Мужчины забрались в «Жигули» и уехали. Гриф задумчиво смотрел им вслед. Молодец, пес! Как смело бросился на грабителей и кажется, одному порвал джинсы, а другого укусил за ляжку. И не дал себя ударить ногой — вовремя отскочил.
— Куда уехать отсюда? Куда спрятаться от всего этого кошмара?! — вдруг вырвалось у юноши. Он смотрел на Анну, но глаза были отстраненные. — Что же это за страна — Россия? Что здесь живут за люди? Да и люди ли это? Не зря нас за рубежом прозвали «совками». Мы и есть совки. Я шел на свидание с девушкой... Вот приоделся в самое лучшее. Я не кооператор и не продавец, я — техник-смотритель. Работаю и заочно учусь в Политехническом. А на кожаную куртку я заработал во время отпуска. Знаете, что я делал? Помогал на товарной станции разгружать вагоны с гуманитарной помощью. И никогда ни одной консервной банки или пачку печенья не взял. Другие брали, а я — нет. Я не могу брать чужое, а они, эти... — он посмотрел в сторону арки на той стороне набережной, куда убежали бандиты. — Какие у них лица! Пустые, холодные глаза, от них пахнет чем-то нехорошим. Наверное, гнилью...
— Это вы правильно заметили — они и есть гниль, — сказала Анна.
— Меня зовут Никитой, — запоздало представился он. — А вас?
— Аня.
— А песика?
— Гриф.
— Он скорее похож на эльфа, — на этот раз сумел выдавить из себя кривую жалкую улыбку Никита. — Гриф — птица хищная, питается падалью, а ваша спаниелька — прелесть!

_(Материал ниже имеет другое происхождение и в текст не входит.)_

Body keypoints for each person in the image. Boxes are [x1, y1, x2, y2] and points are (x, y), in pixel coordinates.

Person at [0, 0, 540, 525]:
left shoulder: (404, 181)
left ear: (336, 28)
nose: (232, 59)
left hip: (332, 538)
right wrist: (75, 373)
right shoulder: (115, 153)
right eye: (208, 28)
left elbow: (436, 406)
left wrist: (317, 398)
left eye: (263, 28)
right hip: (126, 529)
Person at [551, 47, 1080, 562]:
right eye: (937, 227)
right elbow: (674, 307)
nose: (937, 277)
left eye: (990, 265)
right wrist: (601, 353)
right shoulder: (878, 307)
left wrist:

— А как зовут вашу девушку?
Никита потрогал разбитую губу, отвернулся.
— Как и вас — Аня.
— Подождите, — видя, что он собрался уходить, сказала Аня. — У вас кровь.

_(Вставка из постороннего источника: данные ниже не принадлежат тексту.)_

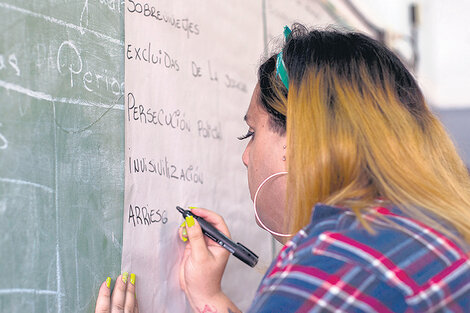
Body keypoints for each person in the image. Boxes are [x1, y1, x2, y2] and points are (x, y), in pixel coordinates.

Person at [95, 24, 470, 312]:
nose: (245, 156)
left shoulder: (332, 264)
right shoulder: (431, 226)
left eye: (251, 133)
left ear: (299, 142)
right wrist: (209, 296)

Она носовым платком стерла ее, платок сунула ему в руку.
— Идите на свидание, — посоветовала она.
— В таком виде?
— Она все поймет. Хуже будет, если вы не появитесь.
Они еще немного поговорили и он, понурившись, зашагал к Литейному мосту. Возвращаясь домой, она подумала, что вряд ли ее тезка Аня обрадуется, увидев его в таком виде. Впрочем, если любит, то обойдется. Никите сейчас нужно участие близкого человека.